Yatay zindanda ‘eyvah’ demeden

28 Şubat darbesine giden günlerde, Müslümanlar’a yapılan baskılara karşı durduğu için zindana atılan kardeşlerimizin mağduriyetlerinden bahsetmeye başladığım yazıma (Aydın Doğan’ın Evinde Kurulan Mahkeme) devam edeceğimi belirtmiştim. Ankara’daki patlama sebebiyle ara verdiğim gerçek gündemime tekrar dönebilirim.

Benim gündemim, zindanlardaki Müslümanlar. Hani derler ya “Dünyanın işi bitmez”, hâliyle dünyanın gündemi de bitmez. Bitmeyen gündemler arasında önceliğimiz mağduriyetler olması gerekmiyor mu? “Mağduriyet” kelimesinin yüklenemeyeceği, altında ezileceği 20 yıla varan zindan hayatlarından bahsediyorum.

Zamanla konuşmanın unutulduğu, pencere olmadığı için hep yakın mesafeye bakmak sebebiyle görme kabiliyetinin yitirildiği bir hayattan bahsediyorum. Bu yazdıklarım, en basit sağlık sorunları!.. Varın gerisini, kendi gündeminizi bir kenara bırakıp siz düşünün. Konuşmayı unutmamak için duvarla bağıra bağıra dertleşmeyi hiç denediniz mi? Bağırmamıza gelen gardiyanların mazgaldan bizlere bakarken “Bu da kafayı yedi” diye gülmeleri mapushaneleri çok yaşanılır kılıyor!

Anlaşılan, o kalın zindan duvarlarından mahkûmların “Adalet istiyoruz” sesleri değil de gardiyanların gülmeleri geliyor dışarıdaki Müslümanlar’ın kulaklarına ki gündemlerinde zindandaki Müslümanlar yok. Ne garip! Kendine en uzak gördüğün şey aslında en yakın olandır. 10 yıllık hapislik hayatımda “Aklıma cezaevine girmek gelmezdi” diyen çok kişi gördüm. Nihayetinde etliye sütlüye karışmayan, “mutfakla helâ arasında bir hayat” süren bir adamın hapishanede ne işi olabilir değil mi? Oluyor işte... “Hocam sizlere yapılan zulümlerden hiç haberim yoktu burada öğrendim” diyen çok insan da gördüm; Allah’ın sevdiği kullarıymış ki zulmün farkına yatay zindana girmeden dikey zindanda vardılar. Hatalarını telafi etme şansları var! Ya yatay zindanda, kabirde “Müslüman kardeşlerin zindanda zulüm altındayken niye yardım etmedin” sorusuna muhatap olsaydı. Eyvah ki eyvah!..

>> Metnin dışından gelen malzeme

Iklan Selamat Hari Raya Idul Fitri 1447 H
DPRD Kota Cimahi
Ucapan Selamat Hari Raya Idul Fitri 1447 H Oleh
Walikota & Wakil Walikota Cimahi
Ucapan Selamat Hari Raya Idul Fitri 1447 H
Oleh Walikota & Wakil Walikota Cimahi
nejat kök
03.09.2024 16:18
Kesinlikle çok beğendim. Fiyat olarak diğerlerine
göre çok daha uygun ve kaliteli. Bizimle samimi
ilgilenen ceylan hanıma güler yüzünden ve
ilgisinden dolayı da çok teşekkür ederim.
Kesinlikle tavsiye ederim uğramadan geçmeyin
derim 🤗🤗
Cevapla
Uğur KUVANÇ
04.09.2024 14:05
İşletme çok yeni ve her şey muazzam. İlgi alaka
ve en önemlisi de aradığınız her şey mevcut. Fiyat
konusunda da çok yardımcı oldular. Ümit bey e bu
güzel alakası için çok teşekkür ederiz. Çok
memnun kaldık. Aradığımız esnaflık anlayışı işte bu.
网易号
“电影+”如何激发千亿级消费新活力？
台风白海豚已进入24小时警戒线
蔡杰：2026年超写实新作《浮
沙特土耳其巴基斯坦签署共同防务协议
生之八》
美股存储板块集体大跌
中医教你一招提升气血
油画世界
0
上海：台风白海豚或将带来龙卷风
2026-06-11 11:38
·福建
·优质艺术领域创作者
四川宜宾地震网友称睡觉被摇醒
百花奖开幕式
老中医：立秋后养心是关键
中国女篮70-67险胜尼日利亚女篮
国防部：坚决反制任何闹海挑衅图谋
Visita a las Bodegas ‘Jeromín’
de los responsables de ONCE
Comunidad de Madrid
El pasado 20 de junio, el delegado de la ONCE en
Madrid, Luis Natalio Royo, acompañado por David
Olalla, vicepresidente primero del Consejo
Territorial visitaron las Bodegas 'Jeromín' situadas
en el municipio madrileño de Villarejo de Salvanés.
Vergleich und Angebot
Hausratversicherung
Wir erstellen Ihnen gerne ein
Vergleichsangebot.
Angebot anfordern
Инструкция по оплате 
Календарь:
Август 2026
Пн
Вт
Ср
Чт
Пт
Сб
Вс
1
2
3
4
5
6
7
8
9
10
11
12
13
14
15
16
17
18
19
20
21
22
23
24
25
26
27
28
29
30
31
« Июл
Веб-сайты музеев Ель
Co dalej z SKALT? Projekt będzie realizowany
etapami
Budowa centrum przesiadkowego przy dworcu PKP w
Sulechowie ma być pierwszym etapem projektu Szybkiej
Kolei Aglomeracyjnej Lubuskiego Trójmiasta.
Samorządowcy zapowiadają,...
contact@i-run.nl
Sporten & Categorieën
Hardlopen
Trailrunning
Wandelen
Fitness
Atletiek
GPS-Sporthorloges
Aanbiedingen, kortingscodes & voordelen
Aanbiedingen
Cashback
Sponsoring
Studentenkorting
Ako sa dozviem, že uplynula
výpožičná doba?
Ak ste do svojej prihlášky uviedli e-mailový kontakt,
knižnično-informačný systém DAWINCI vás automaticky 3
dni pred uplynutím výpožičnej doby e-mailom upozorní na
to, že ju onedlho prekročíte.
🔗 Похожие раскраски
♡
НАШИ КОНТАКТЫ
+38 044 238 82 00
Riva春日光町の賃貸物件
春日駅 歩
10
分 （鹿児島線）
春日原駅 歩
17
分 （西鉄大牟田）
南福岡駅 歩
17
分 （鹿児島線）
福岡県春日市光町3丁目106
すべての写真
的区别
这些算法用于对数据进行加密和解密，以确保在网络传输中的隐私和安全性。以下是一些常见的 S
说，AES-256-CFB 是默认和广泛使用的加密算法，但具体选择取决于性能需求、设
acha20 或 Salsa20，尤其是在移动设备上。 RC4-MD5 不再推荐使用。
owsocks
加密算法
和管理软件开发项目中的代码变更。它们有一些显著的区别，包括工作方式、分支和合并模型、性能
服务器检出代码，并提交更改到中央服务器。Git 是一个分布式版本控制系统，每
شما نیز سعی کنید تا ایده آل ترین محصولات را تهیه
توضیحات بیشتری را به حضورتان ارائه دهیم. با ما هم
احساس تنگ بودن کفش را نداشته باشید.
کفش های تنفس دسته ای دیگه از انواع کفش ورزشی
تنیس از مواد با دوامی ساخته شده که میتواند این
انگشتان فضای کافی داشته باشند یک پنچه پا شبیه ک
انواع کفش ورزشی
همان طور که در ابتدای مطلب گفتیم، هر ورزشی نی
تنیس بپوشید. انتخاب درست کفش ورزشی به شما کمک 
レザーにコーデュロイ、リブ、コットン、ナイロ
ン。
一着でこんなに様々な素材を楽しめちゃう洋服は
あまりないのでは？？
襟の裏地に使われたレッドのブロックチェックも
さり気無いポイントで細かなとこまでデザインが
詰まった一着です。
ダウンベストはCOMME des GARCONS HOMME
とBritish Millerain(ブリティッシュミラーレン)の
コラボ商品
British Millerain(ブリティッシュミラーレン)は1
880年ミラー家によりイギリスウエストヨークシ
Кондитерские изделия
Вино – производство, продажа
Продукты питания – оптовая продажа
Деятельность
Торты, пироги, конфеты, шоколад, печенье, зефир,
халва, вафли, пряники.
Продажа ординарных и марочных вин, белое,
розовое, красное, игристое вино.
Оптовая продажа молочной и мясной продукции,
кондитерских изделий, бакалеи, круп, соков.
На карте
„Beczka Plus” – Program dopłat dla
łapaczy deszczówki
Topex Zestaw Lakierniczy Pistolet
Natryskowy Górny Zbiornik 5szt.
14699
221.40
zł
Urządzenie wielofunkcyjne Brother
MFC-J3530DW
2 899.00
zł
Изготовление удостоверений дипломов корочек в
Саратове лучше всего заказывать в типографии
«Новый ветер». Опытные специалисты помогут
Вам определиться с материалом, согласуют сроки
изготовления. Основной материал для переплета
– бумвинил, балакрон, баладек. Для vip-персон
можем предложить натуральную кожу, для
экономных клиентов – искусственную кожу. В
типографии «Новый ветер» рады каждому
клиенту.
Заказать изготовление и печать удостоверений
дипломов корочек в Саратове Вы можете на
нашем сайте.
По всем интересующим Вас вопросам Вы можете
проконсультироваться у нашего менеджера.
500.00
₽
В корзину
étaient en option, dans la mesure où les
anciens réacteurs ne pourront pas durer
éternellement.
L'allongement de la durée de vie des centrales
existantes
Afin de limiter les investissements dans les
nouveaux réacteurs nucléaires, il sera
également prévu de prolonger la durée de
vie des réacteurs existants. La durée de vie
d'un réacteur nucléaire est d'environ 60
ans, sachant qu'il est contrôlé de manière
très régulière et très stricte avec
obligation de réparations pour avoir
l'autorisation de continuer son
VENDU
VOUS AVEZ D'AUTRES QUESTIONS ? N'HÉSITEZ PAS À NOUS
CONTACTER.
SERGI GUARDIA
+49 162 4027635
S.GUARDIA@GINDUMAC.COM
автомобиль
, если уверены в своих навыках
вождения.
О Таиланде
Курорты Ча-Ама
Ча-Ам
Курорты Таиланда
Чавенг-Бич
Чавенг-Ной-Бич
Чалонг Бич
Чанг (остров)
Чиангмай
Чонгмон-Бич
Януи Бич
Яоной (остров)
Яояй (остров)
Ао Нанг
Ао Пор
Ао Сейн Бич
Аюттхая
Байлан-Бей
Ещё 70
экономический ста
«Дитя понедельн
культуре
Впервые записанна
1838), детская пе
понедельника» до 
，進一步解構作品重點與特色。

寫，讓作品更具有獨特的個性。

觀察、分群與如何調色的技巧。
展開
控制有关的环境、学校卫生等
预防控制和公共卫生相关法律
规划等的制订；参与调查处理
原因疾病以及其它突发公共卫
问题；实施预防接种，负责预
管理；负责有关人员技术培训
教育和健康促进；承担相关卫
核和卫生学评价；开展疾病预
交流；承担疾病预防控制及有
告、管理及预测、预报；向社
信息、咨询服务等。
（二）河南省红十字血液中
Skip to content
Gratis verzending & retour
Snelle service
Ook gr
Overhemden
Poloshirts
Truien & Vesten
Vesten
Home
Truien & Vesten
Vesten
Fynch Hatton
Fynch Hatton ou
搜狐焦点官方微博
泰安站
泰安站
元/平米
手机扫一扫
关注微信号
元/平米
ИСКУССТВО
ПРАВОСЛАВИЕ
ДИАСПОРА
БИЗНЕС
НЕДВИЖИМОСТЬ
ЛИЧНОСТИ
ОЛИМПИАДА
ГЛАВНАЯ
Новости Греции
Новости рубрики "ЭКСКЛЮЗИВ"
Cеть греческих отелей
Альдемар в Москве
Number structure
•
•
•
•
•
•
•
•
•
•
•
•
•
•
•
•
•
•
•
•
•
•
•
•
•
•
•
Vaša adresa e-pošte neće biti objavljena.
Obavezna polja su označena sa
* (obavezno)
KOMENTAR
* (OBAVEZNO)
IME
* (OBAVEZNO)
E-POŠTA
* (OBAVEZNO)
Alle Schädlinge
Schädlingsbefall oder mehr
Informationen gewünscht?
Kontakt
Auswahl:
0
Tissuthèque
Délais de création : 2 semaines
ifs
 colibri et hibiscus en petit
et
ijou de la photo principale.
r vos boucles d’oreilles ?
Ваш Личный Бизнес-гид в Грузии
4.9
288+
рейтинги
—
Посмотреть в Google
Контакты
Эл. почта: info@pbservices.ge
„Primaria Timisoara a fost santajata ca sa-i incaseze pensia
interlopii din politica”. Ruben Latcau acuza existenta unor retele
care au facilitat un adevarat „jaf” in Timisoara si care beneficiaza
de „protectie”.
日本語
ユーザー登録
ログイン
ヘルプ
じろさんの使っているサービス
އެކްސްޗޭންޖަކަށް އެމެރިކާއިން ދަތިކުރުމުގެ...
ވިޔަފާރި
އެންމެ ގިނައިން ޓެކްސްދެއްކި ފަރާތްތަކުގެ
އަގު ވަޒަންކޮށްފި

Mütefekkir Salih Mirzabeyoğlu, yoğun işkencenin ardından getirildiği İstanbul DGM’de yaptığı tarihî savunmada mühim hatırlatmayı sizlerle paylaşmayı elzem görüyorum: “Yassıada mahkemeleri sırasında, konulduğu hücre için “burada insan nasıl yaşar?” diye serzenişte bulunan bir Milletvekili’ne, gardiyan “Aman efendim! Buralar sizin Meclis’teki oylarınızla yapıldı!” diyor... Kıssadan hisse!..” Hisse alabilene ne mutlu! Şu an yaşadığımız Fethullahçı Terör Örgütü vakası bile ne ibretlerle dolu. Yazdıkları bir haberle insanları cezaevlerine attıran ve yapacakları darbe sonrası cezaevlerinin yetmeyeceğini düşünüp yeni cezaevleri yaptırtan FETÖ mensupları şimdi nerede? Yaptıkları cezaevlerinde “Buralar da amma kötü yerlermiş” diye hayıflanarak volta atıyorlar; kendi yapan ağlamaz!..

Her şeyin her şeyle alâkası içinde, zindandaki Müslümanlar’ın analarının, çocuklarının 20 yıldır döktükleri gözyaşları üzerimize bela yağmuru olarak yağıyor olabilir mi! Bu gözyaşlarını silersek Anadolu üzerindeki bela yağmurunu dindirmiş olmaz mıyız! Ne dersiniz hacı ağabeyler, şallı ablalar... Bana sorarsanız, bir düşünün derim!